» Information supplied:

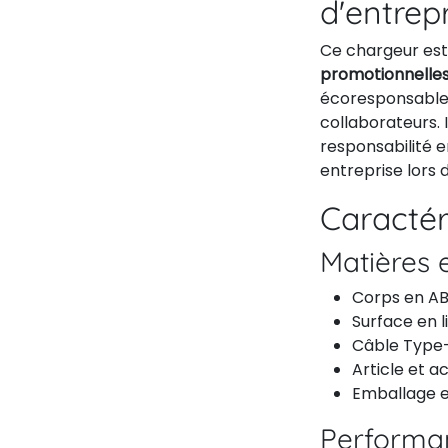
d'entrep
Ce chargeur est
promotionnelle
écoresponsable v
collaborateurs. 
responsabilité en
entreprise lors 
Caractér
Matières e
Corps en AB
Surface en l
Câble Type-
Article et a
Emballage e
Performan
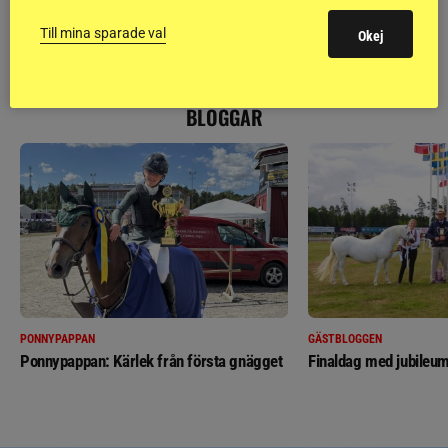
Till mina sparade val
Okej
RIDSPORT
BLOGGAR
PONNYPAPPAN
GÄSTBLOGGEN
Ponnypappan: Kärlek från första gnägget
Finaldag med jubileum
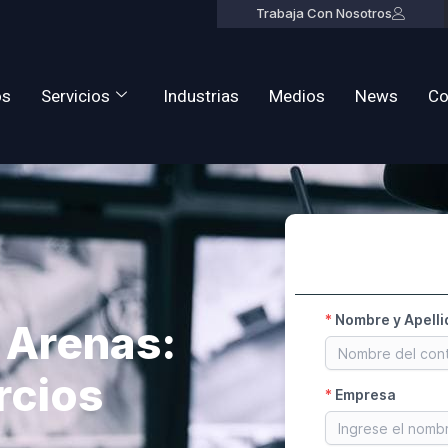
Trabaja Con Nosotros
os
Servicios
Industrias
Medios
News
Co
 Arenas:
rcios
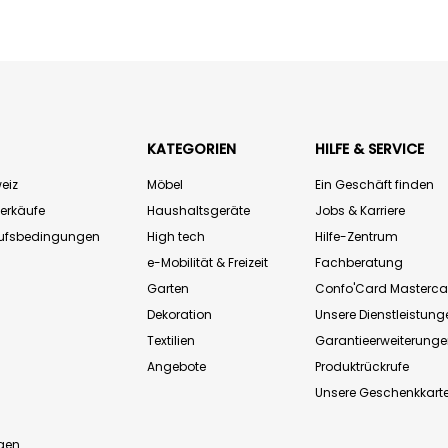
KATEGORIEN
HILFE & SERVICE
eiz
Möbel
Ein Geschäft finden
Verkäufe
Haushaltsgeräte
Jobs & Karriere
aufsbedingungen
High tech
Hilfe-Zentrum
e-Mobilität & Freizeit
Fachberatung
Garten
Confo'Card Masterca
Dekoration
Unsere Dienstleistung
Textilien
Garantieerweiterung
Angebote
Produktrückrufe
Unsere Geschenkkart
n
gen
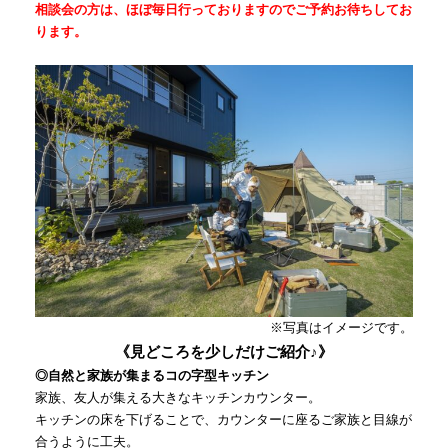
相談会の方は、ほぼ毎日行っておりますのでご予約お待ちしてお
ります。
※写真はイメージです。
《見どころを少しだけご紹介♪》
◎自然と家族が集まるコの字型キッチン
家族、友人が集える大きなキッチンカウンター。
キッチンの床を下げることで、カウンターに座るご家族と目線が
合うように工夫。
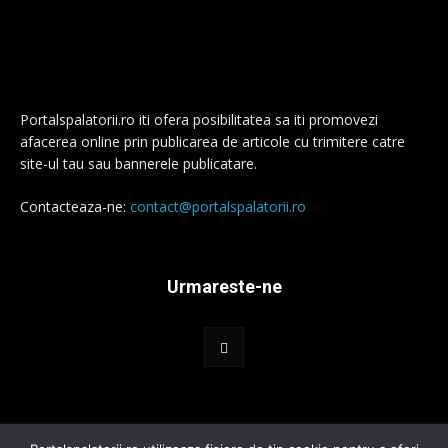
Portalspalatorii.ro iti ofera posibilitatea sa iti promovezi
afacerea online prin publicarea de articole cu trimitere catre
site-ul tau sau bannerele publicatare.
Contacteaza-ne:
contact@portalspalatorii.ro
Urmareste-ne
© Portalspalatorii.ro - Toate drepturile rezervate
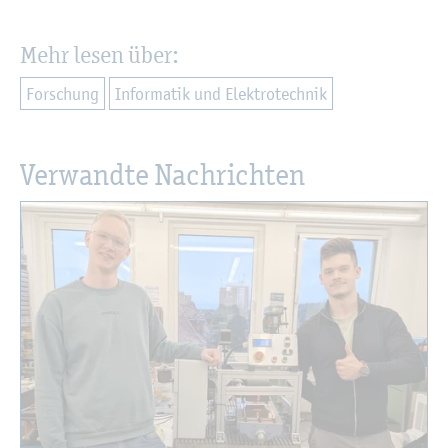
Mehr lesen über:
For­schung
In­for­ma­tik und Elek­tro­tech­nik
Ver­wand­te Nach­rich­ten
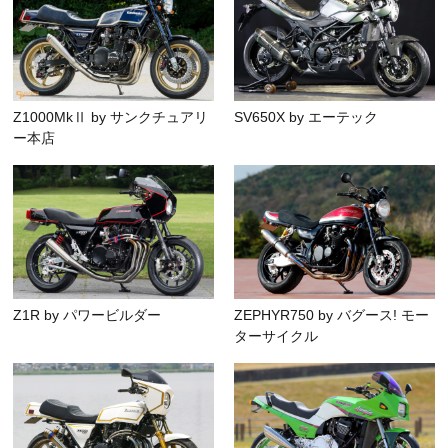
Z1000MkⅡ by サンクチュアリ
SV650X by エーテック
ー本店
Z1R by パワービルダー
ZEPHYR750 by バグース! モー
ターサイクル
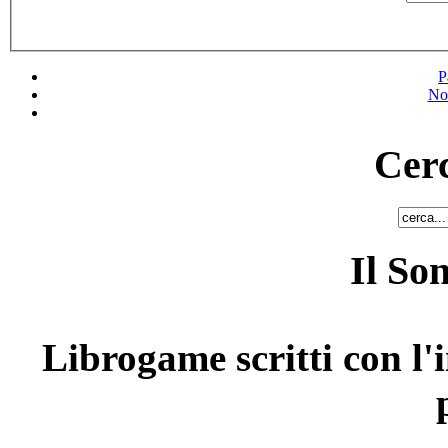
P
No
Cerc
Il So
Librogame scritti con l'i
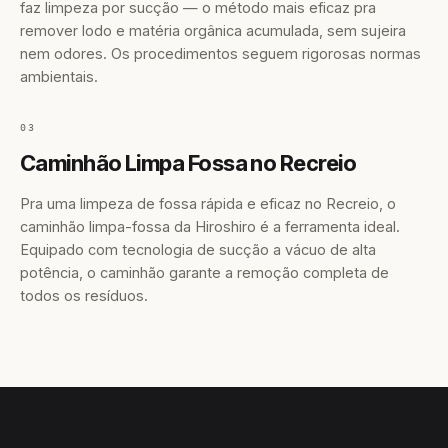
faz limpeza por sucção — o método mais eficaz pra
remover lodo e matéria orgânica acumulada, sem sujeira
nem odores. Os procedimentos seguem rigorosas normas
ambientais.
03
Caminhão Limpa Fossa no Recreio
Pra uma limpeza de fossa rápida e eficaz no Recreio, o
caminhão limpa-fossa da Hiroshiro é a ferramenta ideal.
Equipado com tecnologia de sucção a vácuo de alta
potência, o caminhão garante a remoção completa de
todos os resíduos.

» To do: Rewrite the text of the listing above with "Garten" changed to "Gartenbedarf" and everything else left as it is. Leave the pictures out of your answer.

» Exercise output:
d'entrep
Ce chargeur est
promotionnelle
écoresponsable v
collaborateurs. 
responsabilité en
entreprise lors 
Caractér
Matières e
Corps en AB
Surface en l
Câble Type-
Article et a
Emballage e
Performan
Till mina sparade val
Okej
RIDSPORT
BLOGGAR
PONNYPAPPAN
GÄSTBLOGGEN
Ponnypappan: Kärlek från första gnägget
Finaldag med jubileum
Trabaja Con Nosotros
os
Servicios
Industrias
Medios
News
Co
 Arenas:
rcios
KATEGORIEN
HILFE & SERVICE
eiz
Möbel
Ein Geschäft finden
Verkäufe
Haushaltsgeräte
Jobs & Karriere
aufsbedingungen
High tech
Hilfe-Zentrum
e-Mobilität & Freizeit
Fachberatung
Gartenbedarf
Confo'Card Masterca
Dekoration
Unsere Dienstleistung
Textilien
Garantieerweiterung
Angebote
Produktrückrufe
Unsere Geschenkkart
n
gen
相談会の方は、ほぼ毎日行っておりますのでご予約お待ちしてお
ります。
※写真はイメージです。
《見どころを少しだけご紹介♪》
◎自然と家族が集まるコの字型キッチン
家族、友人が集える大きなキッチンカウンター。
キッチンの床を下げることで、カウンターに座るご家族と目線が
合うように工夫。
Portalspalatorii.ro iti ofera posibilitatea sa iti promovezi
afacerea online prin publicarea de articole cu trimitere catre
site-ul tau sau bannerele publicatare.
Contacteaza-ne:
contact@portalspalatorii.ro
Urmareste-ne
© Portalspalatorii.ro - Toate drepturile rezervate
Mehr lesen über:
For­schung
In­for­ma­tik und Elek­tro­tech­nik
Ver­wand­te Nach­rich­ten
Z1000MkⅡ by サンクチュアリ
SV650X by エーテック
ー本店
Z1R by パワービルダー
ZEPHYR750 by バグース! モー
ターサイクル
P
No
Cerc
Il So
Librogame scritti con l'i
faz limpeza por sucção — o método mais eficaz pra
remover lodo e matéria orgânica acumulada, sem sujeira
nem odores. Os procedimentos seguem rigorosas normas
ambientais.
03
Caminhão Limpa Fossa no Recreio
Pra uma limpeza de fossa rápida e eficaz no Recreio, o
caminhão limpa-fossa da Hiroshiro é a ferramenta ideal.
Equipado com tecnologia de sucção a vácuo de alta
potência, o caminhão garante a remoção completa de
todos os resíduos.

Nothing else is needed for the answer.